Internacional

Câmaras escondidas captam práticas racistas nas praias particulares da Côte d'Azur, dizem ativistas

"Quando liguei de volta e dei um nome francês, estranhamente ainda havia lugares"
"Quando liguei de volta e dei um nome francês, estranhamente ainda havia lugares"
John Phillips

As imagens mostram um casal com aparência caucasiana a receber espreguiçadeiras, logo após um casal que aparentava ser "do norte de África" ter sido informado de que estavam reservadas

Um casal descrito como tendo "aparência norte-africana" que solicitou espreguiçadeiras na praia foi informado de que todas estavam reservadas. Alguns minutos depois, um casal caucasiano que fez o mesmo pedido no local recebeu espreguiçadeiras na primeira fila, perto do mar. Este foi apenas um dos casos detetados e enquadrados como discriminatórios por ativistas antirracismo que filmaram secretamente praias particulares na Côte d'Azur. Os integrantes da organização SOS-Racisme enviaram casais de diferentes origens para pontos exclusivos na costa francesa, e usaram câmaras escondidas para registarem como cada um foi recebido. Agora, conta o jornal "The Guardian", os ativistas estão a planear uma ação legal, alegando discriminação na Riviera Francesa.
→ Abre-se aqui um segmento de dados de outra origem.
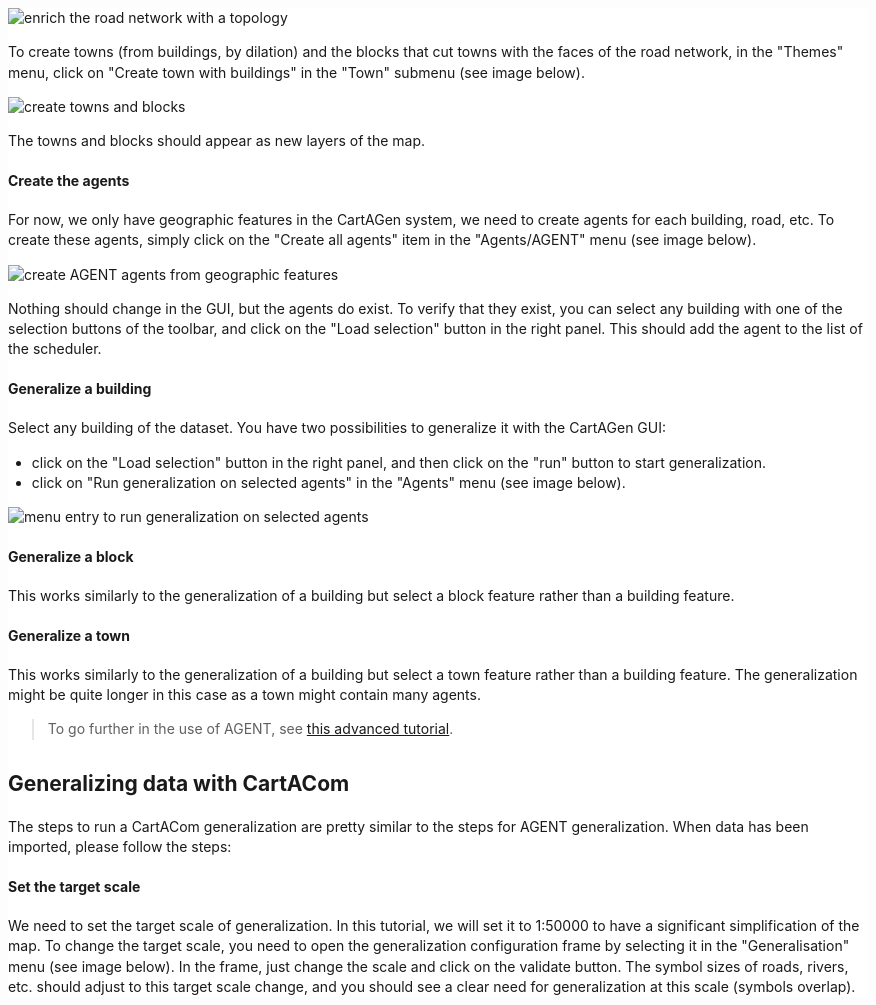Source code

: ![enrich the road network with a topology](assets/images/agent_road_enrichment.png)

To create towns (from buildings, by dilation) and the blocks that cut towns with the faces of the road network, in the "Themes" menu, click on "Create town with buildings" in the "Town" submenu (see image below).

![create towns and blocks](assets/images/agent_enrichment.png)

The towns and blocks should appear as new layers of the map.

#### [](#header-4)Create the agents

For now, we only have geographic features in the CartAGen system, we need to create agents for each building, road, etc.
To create these agents, simply click on the "Create all agents" item in the "Agents/AGENT" menu (see image below).

![create AGENT agents from geographic features](assets/images/AGENT_create_agents.png)

Nothing should change in the GUI, but the agents do exist.
To verify that they exist, you can select any building with one of the selection buttons of the toolbar, and click on the "Load selection" button in the right panel.
This should add the agent to the list of the scheduler.

#### [](#header-4)Generalize a building
Select any building of the dataset. You have two possibilities to generalize it with the CartAGen GUI:
- click on the "Load selection" button in the right panel, and then click on the "run" button to start generalization.
- click on "Run generalization on selected agents" in the "Agents" menu (see image below).

![menu entry to run generalization on selected agents](assets/images/agents_run_menu.png)

#### [](#header-4)Generalize a block
This works similarly to the generalization of a building but select a block feature rather than a building feature.

#### [](#header-4)Generalize a town
This works similarly to the generalization of a building but select a town feature rather than a building feature.
The generalization might be quite longer in this case as a town might contain many agents.


> To go further in the use of AGENT, see [this advanced tutorial][10].

Generalizing data with CartACom
-------------
The steps to run a CartACom generalization are pretty similar to the steps for AGENT generalization. When data has been imported, please follow the steps:

#### [](#header-4)Set the target scale

We need to set the target scale of generalization. In this tutorial, we will set it to 1:50000 to have a significant simplification of the map.
To change the target scale, you need to open the generalization configuration frame by selecting it in the "Generalisation" menu (see image below).
In the frame, just change the scale and click on the validate button. The symbol sizes of roads, rivers, etc. should adjust to this target scale change, and you should see a clear need for generalization at this scale (symbols overlap).


[1]: https://umrlastig.github.io/guillaume-touya/
[2]: http://icaci.org/files/documents/ICC_proceedings/ICC2001/icc2001/file/f13041.pdf
[3]: http://dx.doi.org/10.1080/13658816.2011.639302
[4]: https://www.researchgate.net/publication/221225232_Systeme_multi-agent_pour_la_deformation_en_generalisation_cartographique
[5]: http://www.tandfonline.com/doi/full/10.1080/23729333.2017.1300997
[6]: https://ignf.github.io/CartAGen
[7]: /tuto_agents.md
[8]: /tuto_import_data.md
[9]: /tuto_schema.md
[10]: /agents/AGENT_advanced.md
[11]: /agents/CartACom_advanced.md
[12]: /agents/GAEL_advanced.md
[13]: /agents/DIOGEN_advanced.md
[14]: /agents/CollaGen_advanced.md
[15]: http://dx.doi.org/10.1016/b978-008045374-3/50016-8
[16]: https://hal.inria.fr/IFSTTAR/hal-01682131v1
[17]: https://en.wikipedia.org/wiki/Multi-agent_system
De acordo com a equipa do SOS-Racisme, várias pessoas não conseguiam fazer uma reserva para espreguiçadeiras em praias particulares se dessem um nome que com sonoridade estrangeira. "Com um nome que soa africano, o lugar estava cheio; quando liguei de volta e dei um nome francês, estranhamente ainda havia lugares", denunciou um ativista ao jornal "Le Monde".

A SOS-Racisme realizou operações secretas semelhantes para destacar a discriminação desde a década de 1990, mas é a primeira vez que testa praias particulares na Riviera. Alega que um terço das praias privadas de Juan-les-Pins e Antibes são discriminatórias ilegalmente e dois terços das boates e bares testados em Marselha e Aix-en-Provence estão operando uma seleção ilegal de clientes com base em suas origens.

“Descobrimos que a discriminação pode ser baseada na roupa, na cor da pele, na aparência física e na origem da pessoa. É injusto e intolerável viver assim”, disse Karima Es-slimani, da SOS Racisme Nice, à televisão France 3 após o teste na praia.

"Claro fracasso das autoridades"

A organização está a juntar um arquivo para apresentar aos advogados, revelou Paula Cornette, da SOS-Racisme. "Estamos a trabalhar com advogados pro-bono que precisam de muitos detalhes para tomar medidas legais. Também usarão essas informações para elaborar relatórios anuais descrevendo a discriminação em cada área."

“Esta situação é o resultado de um claro fracasso das autoridades em proibir a discriminação racial”, afirmou também Dominique Sopo, presidente da SOS-Racisme, em declarações aos jornalistas. As descobertas das organizações serão enviadas à polícia e às autoridades locais. “Observaremos de perto para ver que ação legal se seguirá”, acrescentou o responsável.

A SOS-Racisme não especificou os estabelecimentos particulares que visitou em Juan-les-Pins e Antibes.

Um relatório do Comitê Consultivo Nacional de Direitos Humanos sobre racismo em França, publicado no mês passado, expôs que a sociedade francesa estava a tornar-se mais tolerante. O “índice de tolerância” anual fixava-se em 68/100 (68%), o mais alto de todos os tempos, de acordo com a secretária-geral do comitê, Magali Lafourcade.

No entanto, o mesmo documento evidencia que o preconceito contra certas comunidades – incluindo muçulmanos e comunidade cigana – ainda é uma preocupação relevante.

O Comitê Consultivo Nacional de Direitos Humanos detalha que cerca de 1,2 milhão de pessoas são vítimas de agressão por motivos raciais todos os anos em França, mas há apenas mil condenações pelos delitos relatados em tribunal. Muitas vezes isso acontece devido à relutância das vítimas em denunciar os ataques à polícia, admite o Comitê.

“Vemos que há uma falha das instituições em perceber que este é um problema criminal”, declarou Magali Lafourcade. “Se houvesse muitas queixas, muitas ações legais e muitas condenações, poderíamos esperar que os incidentes diminuíssem”, conclui.